An Investigation Revealed That Jennifer Pan Was Involved in a Plot to Murder Her Parents. Here is Where She is at the Moment!

The true crime documentary “What Jennifer Did” on Netflix delves into the life of Canadian Jennifer Pan, who is accused of hiring assassins to assassinate her parents.

When hitmen broke into Pan’s house in 2010 killed her mother and seriously wounded her father, Pan was 24 years old. When Pan called 911 and claimed to be tied to a banister, it was initially assumed that she had been the victim of the crime.

The police assumed Pan was the one who hired the hitmen to kill her parents after questioning her several times. Pan was convicted of first-degree murder in 2014.

Here’s what transpired in her case and her current situation.

After Deceiving Her Parents About Her Life, Jennifer Pan Plotted to Murder Them!

Journalist Karen K. Ho, who claimed to have grown up with Pan, wrote a 2015 Toronto childhood piece that went into depth about Pan’s childhood and the events that led up to her crime. Before getting married and starting a family of two, her parents, Bich Ha, and Huei Hann Pan, had both arrived in Canada as refugees.

Ho describes Pan’s stifling upbringing and the intense pressure her parents put on her to do well in school in the essay. According to reports, Pan misled her parents about her professional volunteer experiences, college admission, and high school scores. Rather, she performed odd jobs and spent time with Daniel Wong, with whom she had become romantically involved.

Upon discovering the truth, her parents tightened their supervision over her and ultimately prohibited her from ever visiting Wong. Wong and Pan had a plan at the beginning of 2010 to have Wong’s acquaintance, Leonard Crawford, kill her parents.

On November 8, 2010, Crawford and two other men moved into the Pan home, according to Toronto Life. Jennifer was chained to the banister while they executed Bich and shot Hann in the head and shoulder. She then made a 911 call.

In “What Jennifer Did,” a significant amount of video from Pan’s police interrogation is included. She describes the house invasion, how she used her phone while confined, and how her account to the police finally fell apart. When her father Hann awakened from a coma in between her second and third police questioning, he saw his daughter going around their home alone and spoke casually with one of the guys.

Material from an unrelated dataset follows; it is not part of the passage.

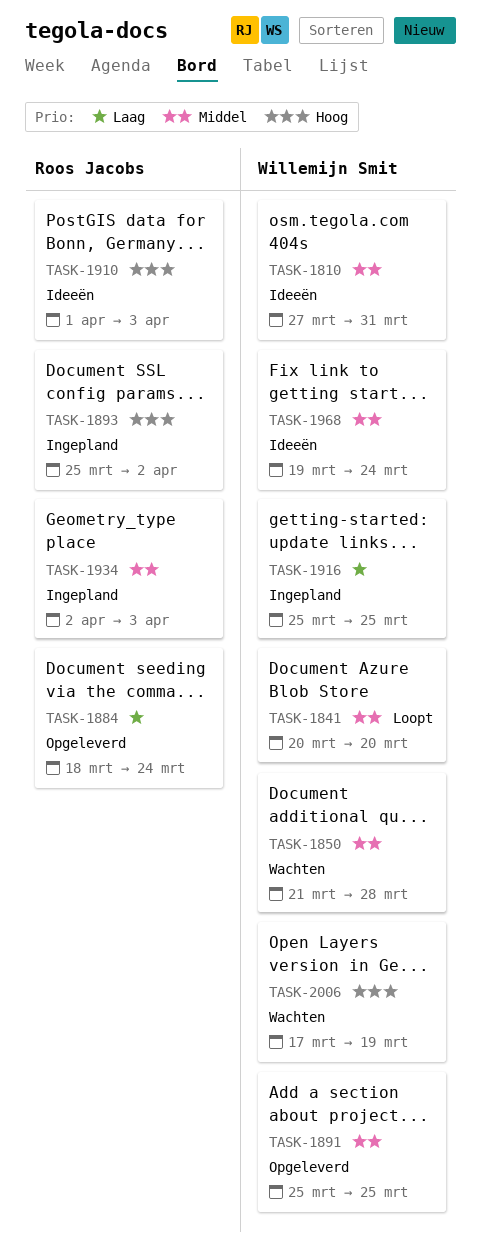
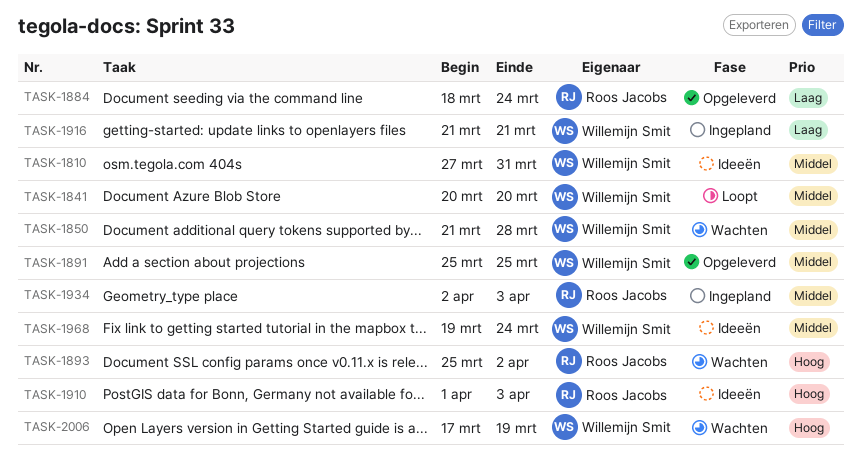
TASK-1893, status: Ingepland -> Wachten
TASK-1916, start: Mar 25 -> Mar 21
TASK-1916, due: Mar 25 -> Mar 21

Pan was detained by police on November 22, 2010. Wong, Crawford, and the other two guys engaged in the event were also taken into custody in the spring of 2011.

Life in Jail Was Pan’s Punishment!

According to Toronto Life, Pan’s trial started in March 2014 and continued for ten months.

According to CBC, she was found guilty of both first-degree murder and attempted murder. She was given a life sentence without the possibility of release in January 2015 for the first-degree murder conviction, as well as a concurrent life term for the attempted murder accusation. According to Toronto Life, the identical punishment was given to Crawford, Wong, and one of the other guys, David Mylvaganam.

A non-communication order that forbade Pan from ever communicating with Hann or her brother Felix was obtained by Pan’s family and granted.

Her father, who did not show up in court, stated in a written statement that he “lost my daughter at the same time that I lost my wife,” according to CBC.

“I hope my daughter Jennifer thinks about what happened to her family and can become a good, honest person someday,” he stated in a letter.

In 2023, a New Trial Was Mandated!

According to the CBC, the Ontario Appeal Court ordered Pan, Wong, Crawford, and Mylvaganam to have their trials retried in May 2023. The court ruled that the previous trial’s judge had prohibited the jury from deliberating on alternative findings, including second-degree murder or manslaughter, concerning Pan’s mother’s death. The attempted murder accusation against her father is not the subject of the retrial; it is only related to the first-degree murder charge.

In August 2023, The Markham Economist & Sun said that the Crown—the legal name for prosecutors in Canada—had submitted a request for permission to appeal the Ontario Appeal Court’s ruling to the Supreme Court of Canada. Per the newspaper, Pan could or might not receive a new trial if the Supreme Court rejects the request for permission to appeal. Pan will be eligible to apply for parole if there isn’t another trial.

Footage from “What Jennifer Did” appears to support Pan’s continued innocence.